## [To do]
• a. Decide whether each statement agrees with the forum thread below, answering yes or no and quoting the words of the thread that settle it. (i) The routers being discussed support wireless repeating. (ii) Powerline adaptors are named as one option. (iii) iowaberg asks for a recommendation on a wireless bridge.
• b. Using the forum thread below, answer each question on its own line, marked to match. (i) What date appears on Alebob911's post? (ii) What kind of connection does Alebob911 ask about near the other receivers? (iii) Which two options does the thread call the best bet?
• c. Write out the passage of the forum thread below that starts at the words "Do any of the" and ends after "not support this.".

(Extracted text begins)

Your best bet is to use powerline adaptors or the wireless bridge. One of those options connected to the broadband adaptor with get the internet to your DECA "cloud" and provide the internet to all of your connected receivers.


----------



## Alebob911 (Mar 22, 2007)

Do any of the other receivers have a hardwire ethernet connection near them that goes back to your router?


----------



## iowaberg (May 24, 2007)

Alebob911 said:


> This is what I was talking about doing with 2 routers. http://en-us-support.belkin.com/app/answers/detail/a_id/51/kw/wireless%20repeating
> The routers you have do not support this.
> 
> Your best bet is to use powerline adaptors or the wireless bridge. One of those options connected to the broadband adaptor with get the internet to your DECA "cloud" and provide the internet to all of your connected receivers.


Gotcha. Any particular wireless bridge I should consider? Even if I get a bridge, I would still be able to connect to my current one or not?


----------



## iowaberg (May 24, 2007)

(Extracted text ends)
(Stored data begins)

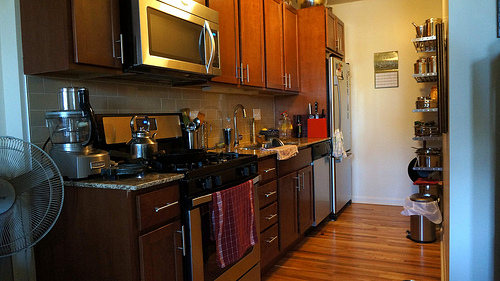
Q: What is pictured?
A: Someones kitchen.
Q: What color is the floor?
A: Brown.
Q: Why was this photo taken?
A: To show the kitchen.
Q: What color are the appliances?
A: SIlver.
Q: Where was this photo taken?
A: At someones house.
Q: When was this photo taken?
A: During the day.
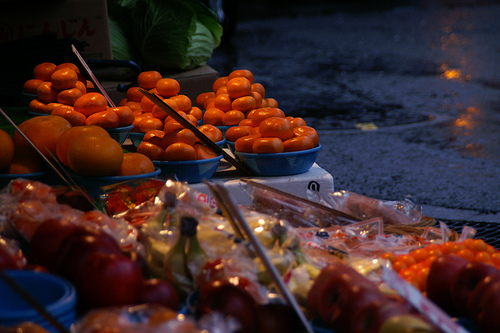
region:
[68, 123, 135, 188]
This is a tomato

(Stored data ends)
(Stored data begins)

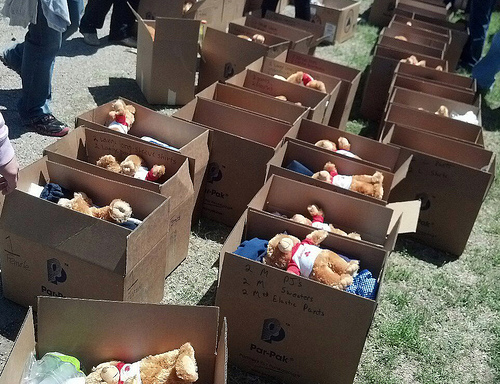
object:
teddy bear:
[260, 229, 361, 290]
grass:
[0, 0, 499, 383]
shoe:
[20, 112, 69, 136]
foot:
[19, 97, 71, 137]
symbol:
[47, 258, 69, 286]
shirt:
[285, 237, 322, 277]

(Stored data ends)

## [Exercise solutions]
• a.
(i) No: "The routers you have do not support this."
(ii) Yes: "Your best bet is to use powerline adaptors or the wireless bridge."
(iii) Yes: "Any particular wireless bridge I should consider?"

• b.
(i) Mar 22, 2007
(ii) A hardwire ethernet connection that goes back to the router
(iii) Powerline adaptors or the wireless bridge

• c.
Do any of the other receivers have a hardwire ethernet connection near them that goes back to your router?


----------



## iowaberg (May 24, 2007)

Alebob911 said:


> This is what I was talking about doing with 2 routers. http://en-us-support.belkin.com/app/answers/detail/a_id/51/kw/wireless%20repeating
> The routers you have do not support this.